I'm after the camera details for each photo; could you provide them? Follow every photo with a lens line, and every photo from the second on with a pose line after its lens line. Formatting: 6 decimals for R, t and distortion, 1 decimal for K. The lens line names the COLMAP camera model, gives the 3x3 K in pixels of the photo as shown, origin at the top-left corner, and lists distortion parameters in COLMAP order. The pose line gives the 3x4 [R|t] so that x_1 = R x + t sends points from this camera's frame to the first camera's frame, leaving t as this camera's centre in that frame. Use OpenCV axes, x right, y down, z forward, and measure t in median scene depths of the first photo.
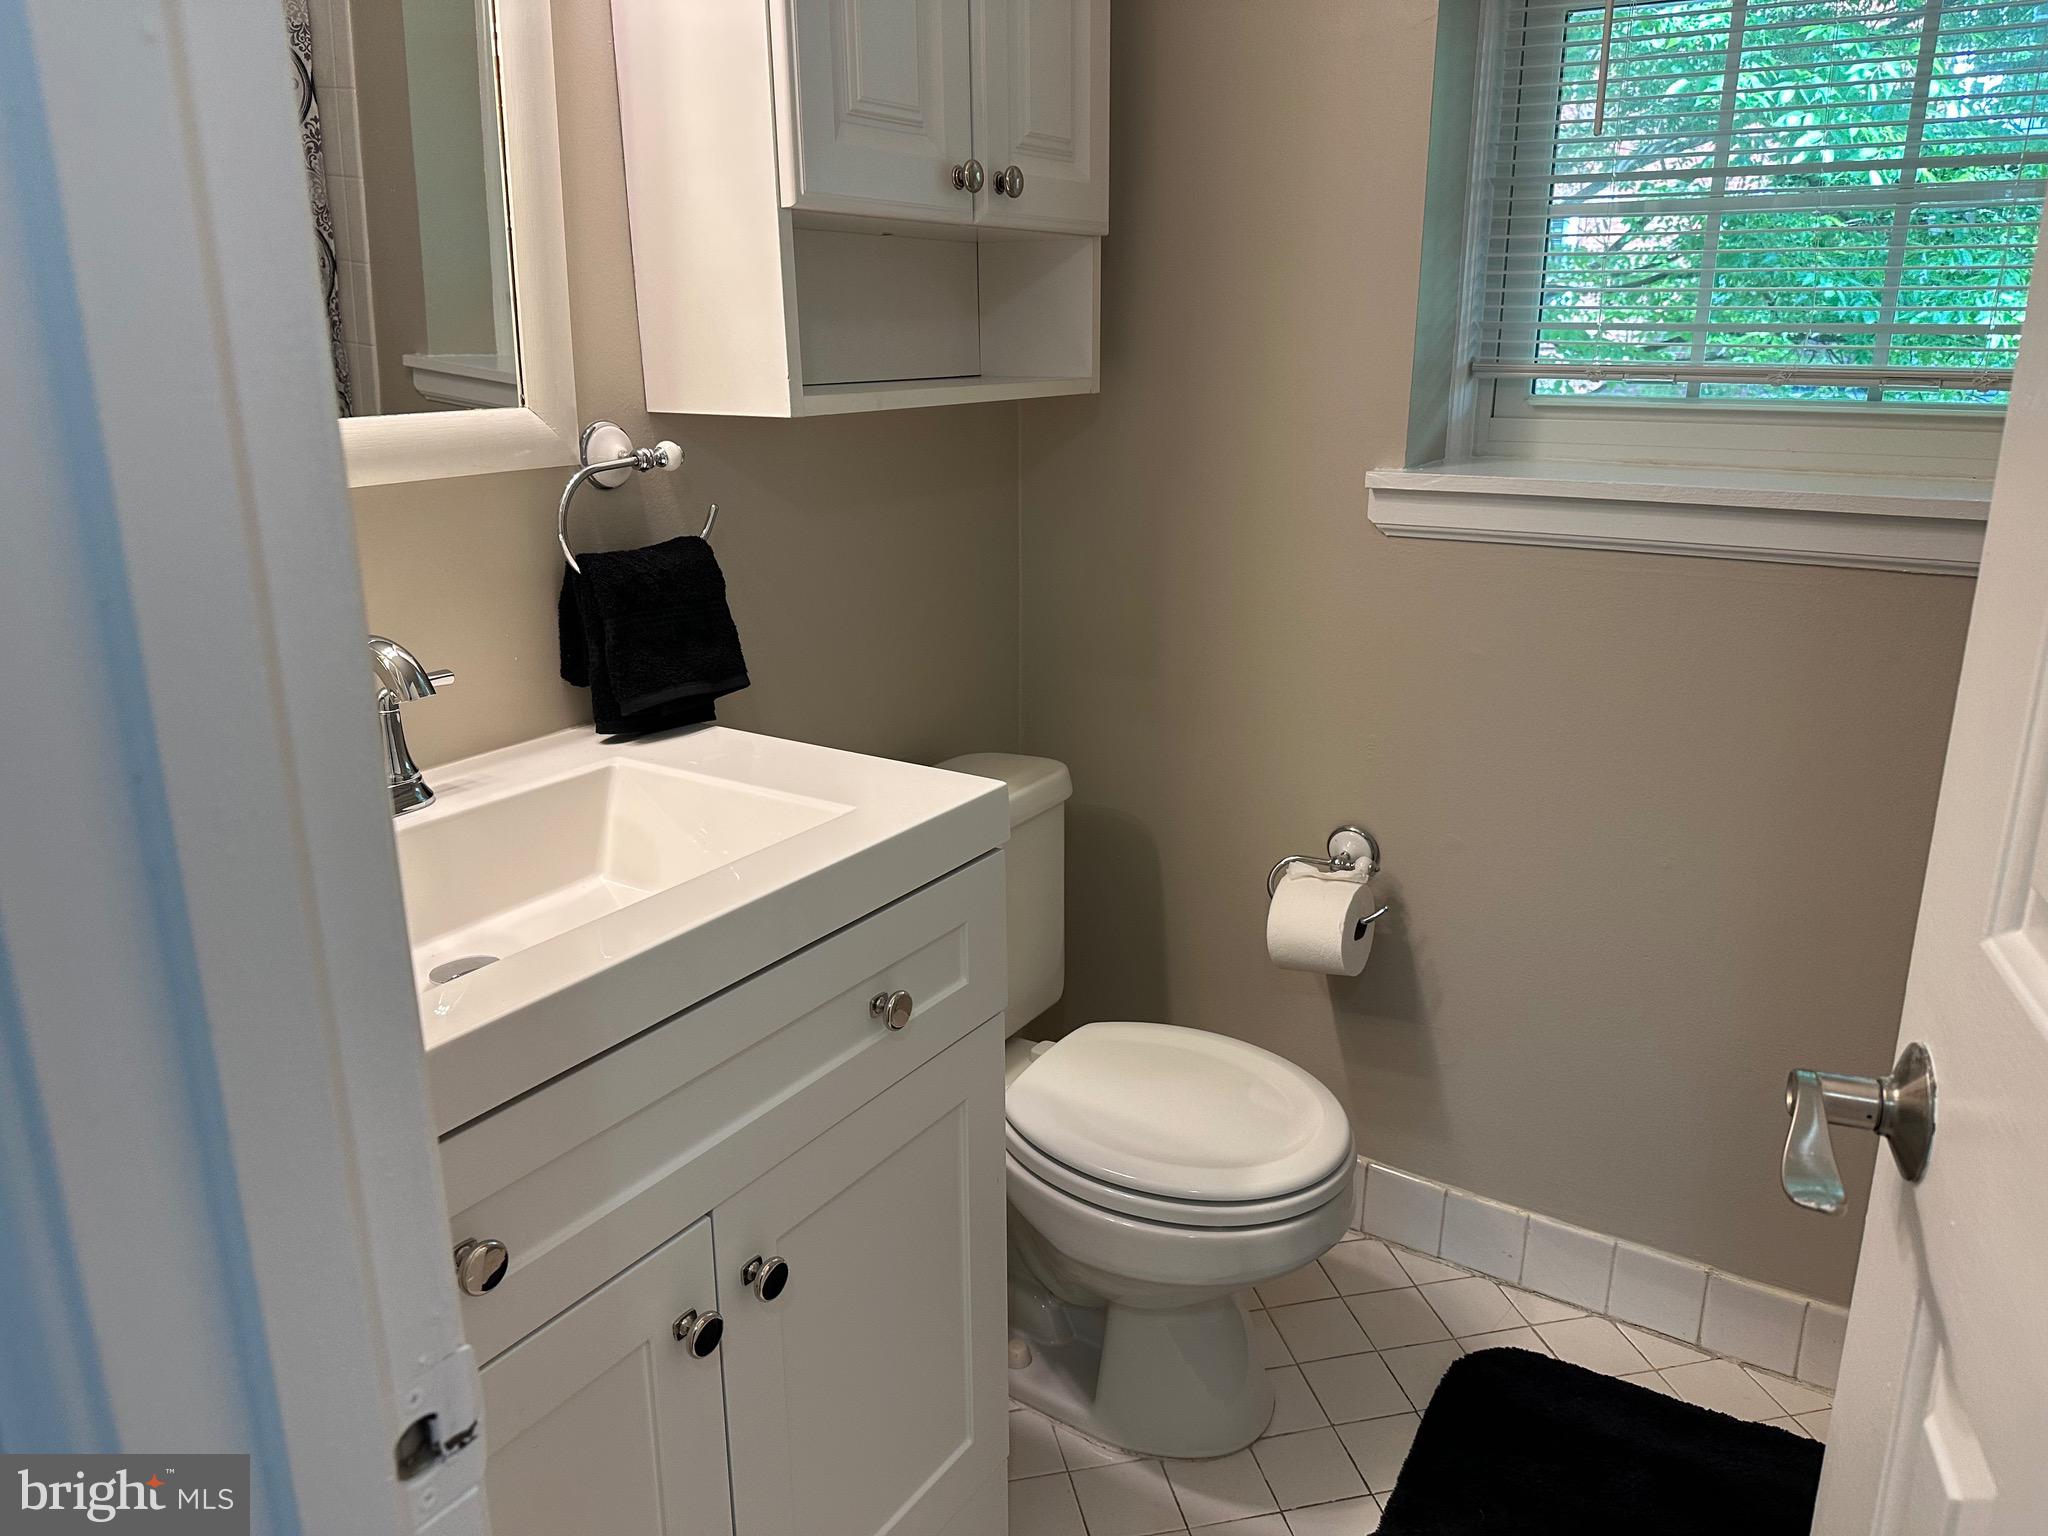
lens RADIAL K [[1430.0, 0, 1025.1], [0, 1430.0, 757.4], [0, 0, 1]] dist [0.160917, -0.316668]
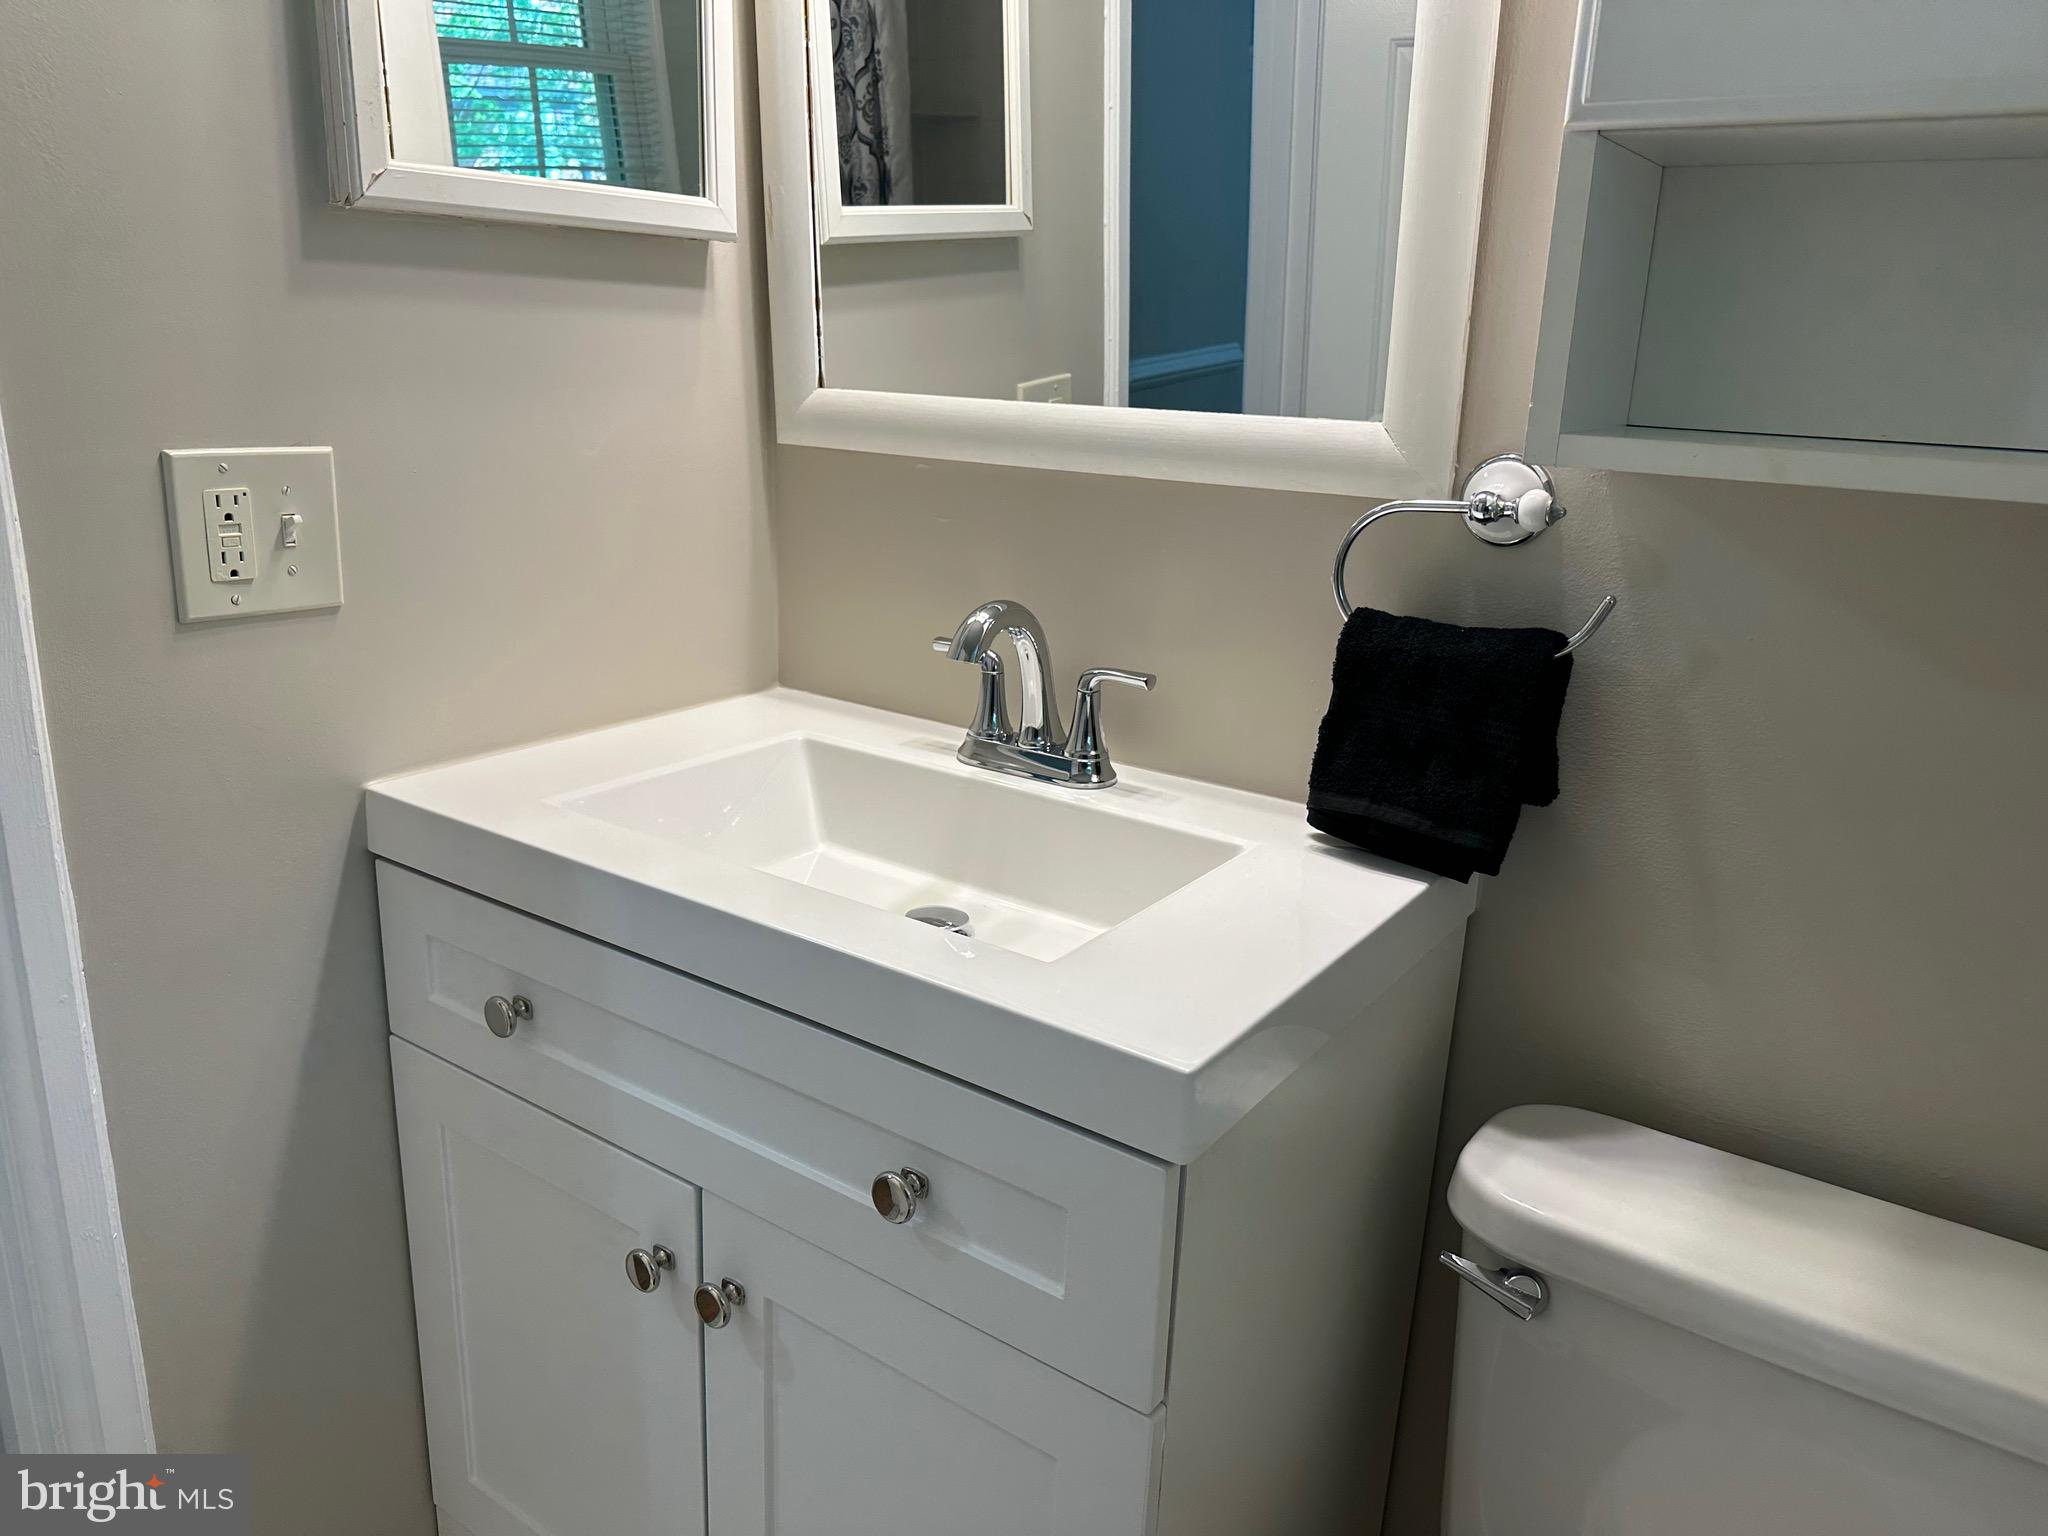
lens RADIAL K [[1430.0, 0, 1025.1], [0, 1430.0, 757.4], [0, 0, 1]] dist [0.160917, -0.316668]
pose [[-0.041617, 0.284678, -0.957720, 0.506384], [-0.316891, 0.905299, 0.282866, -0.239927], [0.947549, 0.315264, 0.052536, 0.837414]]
====
TASK TO COMPLETE
Would you reproduce the lines above exactly, without carrying over the pictures?

RESPONSE AREA
I'm after the camera details for each photo; could you provide them? Follow every photo with a lens line, and every photo from the second on with a pose line after its lens line. Formatting: 6 decimals for R, t and distortion, 1 decimal for K. The lens line names the COLMAP camera model, gives the 3x3 K in pixels of the photo as shown, origin at the top-left corner, and lists distortion parameters in COLMAP order. The pose line gives the 3x4 [R|t] so that x_1 = R x + t sends points from this camera's frame to the first camera's frame, leaving t as this camera's centre in that frame. Use OpenCV axes, x right, y down, z forward, and measure t in median scene depths of the first photo.
lens RADIAL K [[1430.0, 0, 1025.1], [0, 1430.0, 757.4], [0, 0, 1]] dist [0.160917, -0.316668]
lens RADIAL K [[1430.0, 0, 1025.1], [0, 1430.0, 757.4], [0, 0, 1]] dist [0.160917, -0.316668]
pose [[-0.041617, 0.284678, -0.957720, 0.506384], [-0.316891, 0.905299, 0.282866, -0.239927], [0.947549, 0.315264, 0.052536, 0.837414]]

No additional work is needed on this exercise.